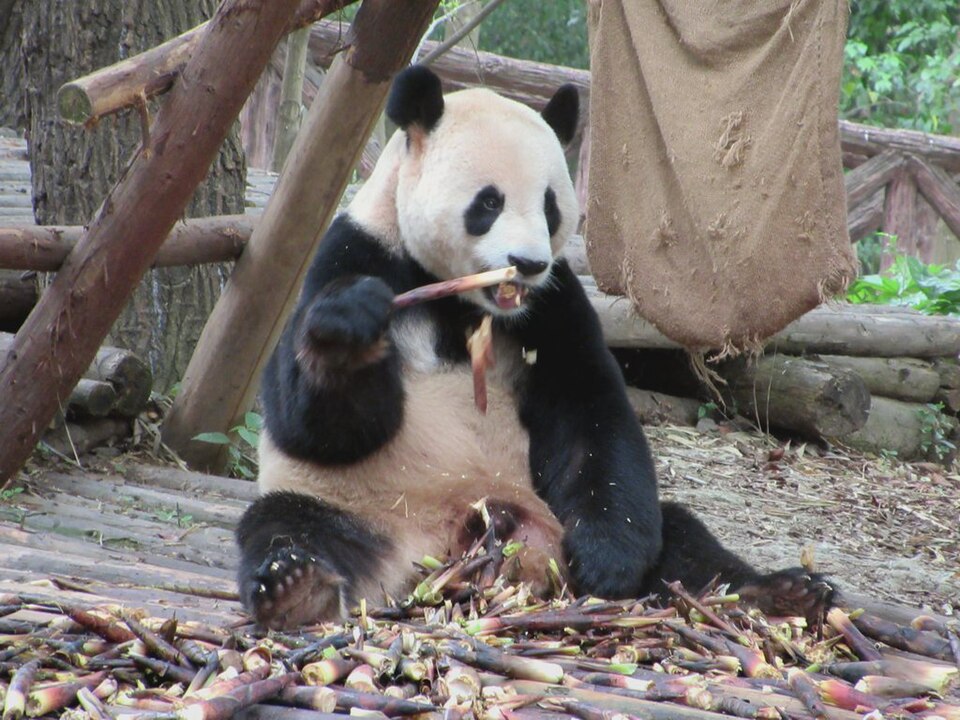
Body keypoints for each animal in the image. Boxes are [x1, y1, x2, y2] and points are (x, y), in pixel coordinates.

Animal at [235, 65, 833, 629]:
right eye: (488, 202)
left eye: (550, 206)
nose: (526, 264)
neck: (464, 300)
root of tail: (450, 552)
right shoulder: (356, 252)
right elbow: (318, 426)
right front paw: (350, 327)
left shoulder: (553, 303)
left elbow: (589, 411)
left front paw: (606, 561)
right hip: (364, 507)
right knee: (287, 525)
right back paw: (296, 589)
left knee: (681, 535)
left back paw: (779, 593)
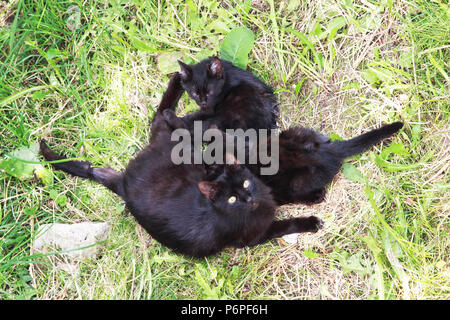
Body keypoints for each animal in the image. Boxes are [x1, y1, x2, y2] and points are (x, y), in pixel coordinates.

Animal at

Your instructions –
Could you transcribe exactly the lines from the start of the records through the line containing "right front paw: (350, 327)", both ends included, leaving the pictures out?

Written response –
Body keypoints for each animal in the image. Boxes are [x1, y1, x2, y2] and points are (x, y), in pixel coordinates.

Animal at [235, 65, 833, 629]:
right eye: (488, 202)
left eye: (550, 206)
nose: (526, 264)
neck: (464, 300)
root of tail: (450, 552)
right shoulder: (356, 252)
right elbow: (318, 426)
right front paw: (350, 327)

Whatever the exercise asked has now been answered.